# what is your fav food from spain and from what area have you tried it???



## smiler1998 (Mar 4, 2013)

Paella------Valencia
Fabada----Asturias
And loads more.


----------



## Pesky Wesky (May 10, 2009)

Alubias - País Vasco

Merluza
Vainas
Endivias and countless others - MIL's house Bilbao

Almejas a la marinera - restaurants and a friend's wedding - Madrid/ País Vasco

Salad (yes, just lettuce, tom and onion) - Navarra - soooo good

Must stop adding things!!


----------



## 90199 (Mar 21, 2010)

Goat El Hierro


----------



## smiler1998 (Mar 4, 2013)

Hepa said:


> Goat El Hierro


Goat??????


----------



## 90199 (Mar 21, 2010)

smiler1998 said:


> Goat??????


Yus, Goat.

Carne de Cabra


----------



## smiler1998 (Mar 4, 2013)

Hepa said:


> Yus, Goat.
> 
> Carne de Cabra


Never had that, is it a typical dish from El Hierro??


----------



## xabiaxica (Jun 23, 2009)

bizcocho - either borracho or not


----------



## 90199 (Mar 21, 2010)

smiler1998 said:


> Never had that, is it a typical dish from El Hierro??

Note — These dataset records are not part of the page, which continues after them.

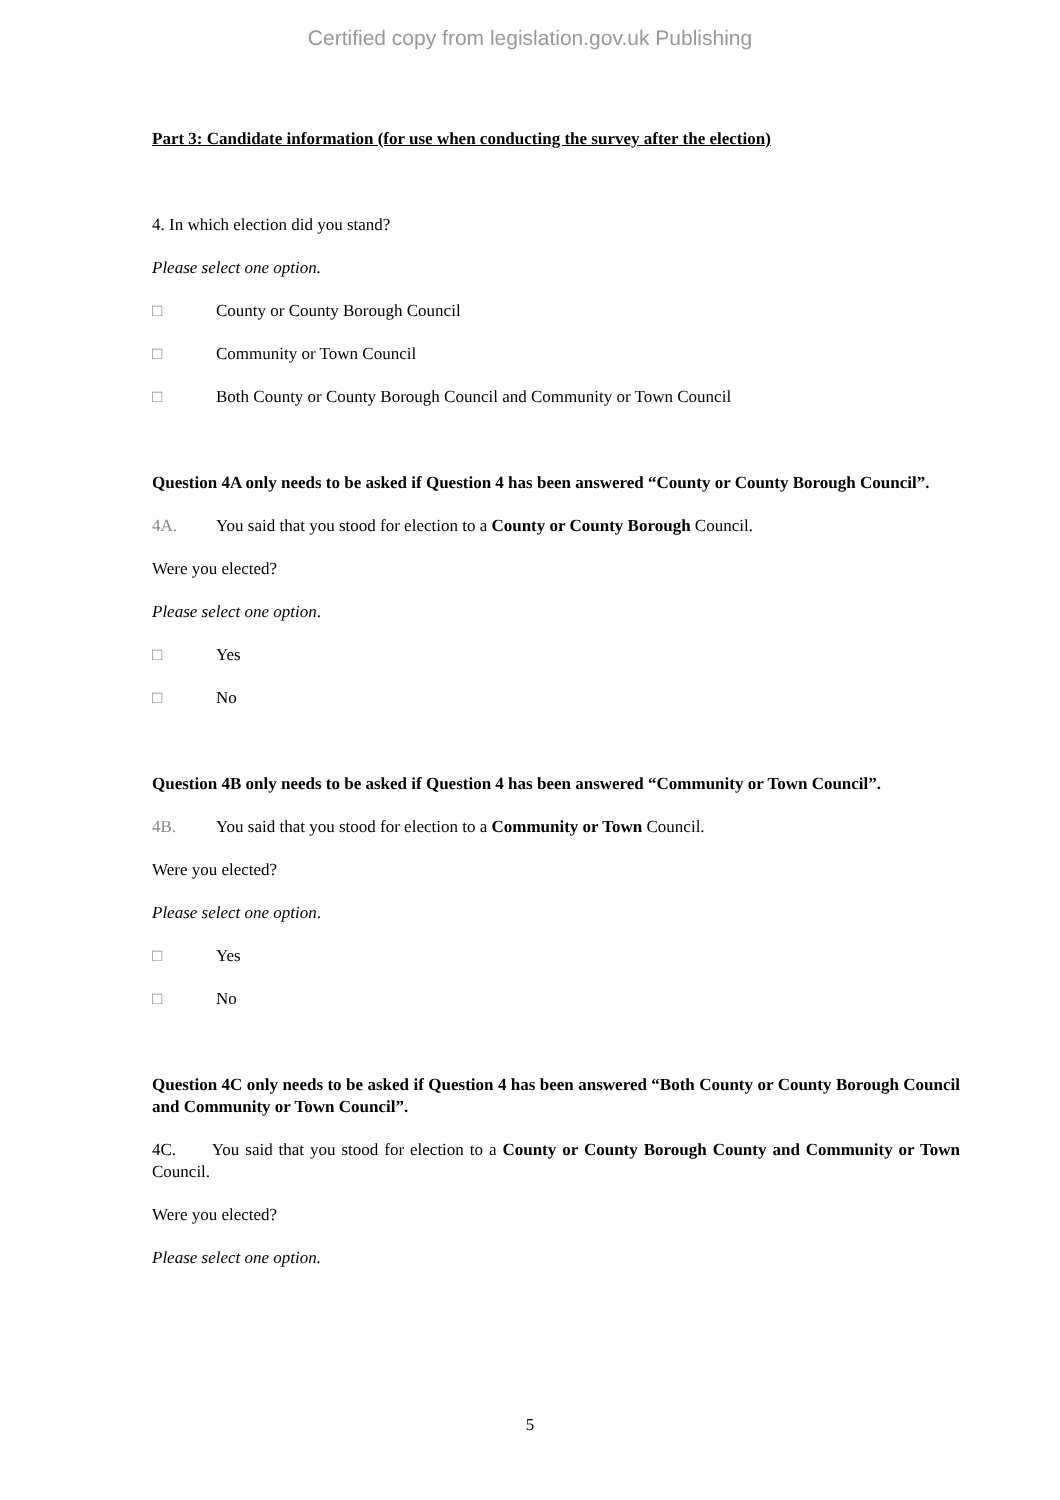Certified copy from legislation.gov.uk Publishing
Part 3: Candidate information (for use when conducting the survey after the election)
4. In which election did you stand?
Please select one option.
□ County or County Borough Council
□ Community or Town Council
□ Both County or County Borough Council and Community or Town Council
Question 4A only needs to be asked if Question 4 has been answered “County or County Borough Council”.
4A. You said that you stood for election to a County or County Borough Council.
Were you elected?
Please select one option.
□ Yes
□ No
Question 4B only needs to be asked if Question 4 has been answered “Community or Town Council”.
4B. You said that you stood for election to a Community or Town Council.
Were you elected?
Please select one option.
□ Yes
□ No
Question 4C only needs to be asked if Question 4 has been answered “Both County or County Borough Council and Community or Town Council”.
4C. You said that you stood for election to a County or County Borough County and Community or Town Council.
Were you elected?
Please select one option.
5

No it is common all over the Canary Islands, probably in Iberian Spain too, but I am not sure about that.

Lapas (Limpets) El Hierro


----------



## smiler1998 (Mar 4, 2013)

Hepa said:


> No it is common all over the Canary Islands, probably in Iberian Spain too, but I am not sure about that.
> 
> Lapas (Limpets) El Hierro


Your right I just remembered I had it on my honeymoon in Asturias and they called Cabrito....but it sounded more like Cabrituuu with there accent.


----------



## mickbcn (Feb 4, 2013)

Xató...calçots..paella marinera...arros negre...bacalla a la llauna..esqueixada..fideua..etc.etc etc.


----------



## Pesky Wesky (May 10, 2009)

mickbcn said:


> Xató...calçots..paella marinera...arros negre...bacalla a la llauna..esqueixada..fideua..etc.etc etc.


In???
Somewhere in Catalonia I suppose.
I had calçots in Valls. We tried to go to a restaurant here for calçots, but it was booked for ages - practically the whole calçots season.

What is Xató?


----------



## Susanita001 (May 28, 2012)

Pote asturiano nom nom nom
Tortillitas de camarones and berenjenas con miel  all over Andalucía


----------



## mickbcn (Feb 4, 2013)

Xato is one salad made with "escarola" cod . tuna. olives . anchovies. and the principal the sauce made with different ingredients... this dish is made only in the area of Sitges. Vilanova i la Geltru Vendrell and Vilafranca del Penedes and usually you can find it in the months of january and february.. you can see this salad in youtube. is excellent. if you like this ingredients of corse.


----------



## Pesky Wesky (May 10, 2009)

mickbcn said:


> Xato is one salad made with "escarola" cod . tuna. olives . anchovies. and the principal the sauce made with different ingredients... this dish is made only in the area of Sitges. Vilanova i la Geltru Vendrell and Vilafranca del Penedes and usually you can find it in the months of january and february.. you can see this salad in youtube. is excellent. if you like this ingredients of corse.


Which I don't!
After 25 yrs in Spain I still don't like olives nor anchovies.
Do love the oil although it took me a long time to get used to the smell in tascas along with the overpowering stench of Ducados and Habanos. 
And Escarola took a while to get used to, but now i love it with oil, salt and garlic. Escarola lettuce that is...


----------



## Brangus (May 1, 2010)

Atascaburras: potatoes mashed with salt cod, garlic and olive oil, topped with walnuts and slices of hard-boiled egg. It's typical of Albacete province in Castilla-La Mancha. I first ate this in the town of Liétor but have had it many times since.


----------



## Cazzy (Nov 23, 2008)

San jacobo y pista


----------



## smiler1998 (Mar 4, 2013)

Cazzy said:


> San jacobo y pista


Pisto, think it`s called.


----------



## Pesky Wesky (May 10, 2009)

Merluza/ hake, bought from Jaime in the market and cooked by me at home!!
Lubina/ sea bass " " " ................................................................!!


----------